(Extracted records)
[Start]

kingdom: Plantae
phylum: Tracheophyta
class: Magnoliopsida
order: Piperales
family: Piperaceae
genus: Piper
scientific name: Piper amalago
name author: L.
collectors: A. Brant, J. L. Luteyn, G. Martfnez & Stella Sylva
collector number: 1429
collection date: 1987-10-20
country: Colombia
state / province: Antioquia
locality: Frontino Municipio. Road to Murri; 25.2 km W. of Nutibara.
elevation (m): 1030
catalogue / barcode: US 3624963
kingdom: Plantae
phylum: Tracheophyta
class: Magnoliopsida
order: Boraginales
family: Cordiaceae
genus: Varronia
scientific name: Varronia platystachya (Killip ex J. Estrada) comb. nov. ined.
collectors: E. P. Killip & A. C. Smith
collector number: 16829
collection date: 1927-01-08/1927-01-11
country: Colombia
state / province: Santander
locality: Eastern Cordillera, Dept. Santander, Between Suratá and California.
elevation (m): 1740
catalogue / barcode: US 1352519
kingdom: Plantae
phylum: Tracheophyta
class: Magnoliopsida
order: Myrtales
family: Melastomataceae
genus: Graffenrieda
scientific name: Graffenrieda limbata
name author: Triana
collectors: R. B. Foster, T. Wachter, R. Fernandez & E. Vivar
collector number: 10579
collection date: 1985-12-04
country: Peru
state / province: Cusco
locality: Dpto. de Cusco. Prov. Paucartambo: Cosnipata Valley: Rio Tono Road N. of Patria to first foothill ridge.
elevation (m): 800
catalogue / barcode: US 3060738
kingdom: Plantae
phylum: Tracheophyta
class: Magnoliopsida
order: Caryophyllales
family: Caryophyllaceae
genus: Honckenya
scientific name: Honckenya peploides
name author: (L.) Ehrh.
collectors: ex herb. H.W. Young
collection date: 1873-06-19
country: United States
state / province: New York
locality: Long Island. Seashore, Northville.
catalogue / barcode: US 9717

[End]

▶ [DIRECTIONS FOR THIS TASK]:
Reproduce the lines above without any change, starting with the line that contains "elevation (m): 1740" and continuing through the last line, with both ends included.

▶ [EXPECTED ANSWER]:
elevation (m): 1740
catalogue / barcode: US 1352519
kingdom: Plantae
phylum: Tracheophyta
class: Magnoliopsida
order: Myrtales
family: Melastomataceae
genus: Graffenrieda
scientific name: Graffenrieda limbata
name author: Triana
collectors: R. B. Foster, T. Wachter, R. Fernandez & E. Vivar
collector number: 10579
collection date: 1985-12-04
country: Peru
state / province: Cusco
locality: Dpto. de Cusco. Prov. Paucartambo: Cosnipata Valley: Rio Tono Road N. of Patria to first foothill ridge.
elevation (m): 800
catalogue / barcode: US 3060738
kingdom: Plantae
phylum: Tracheophyta
class: Magnoliopsida
order: Caryophyllales
family: Caryophyllaceae
genus: Honckenya
scientific name: Honckenya peploides
name author: (L.) Ehrh.
collectors: ex herb. H.W. Young
collection date: 1873-06-19
country: United States
state / province: New York
locality: Long Island. Seashore, Northville.
catalogue / barcode: US 9717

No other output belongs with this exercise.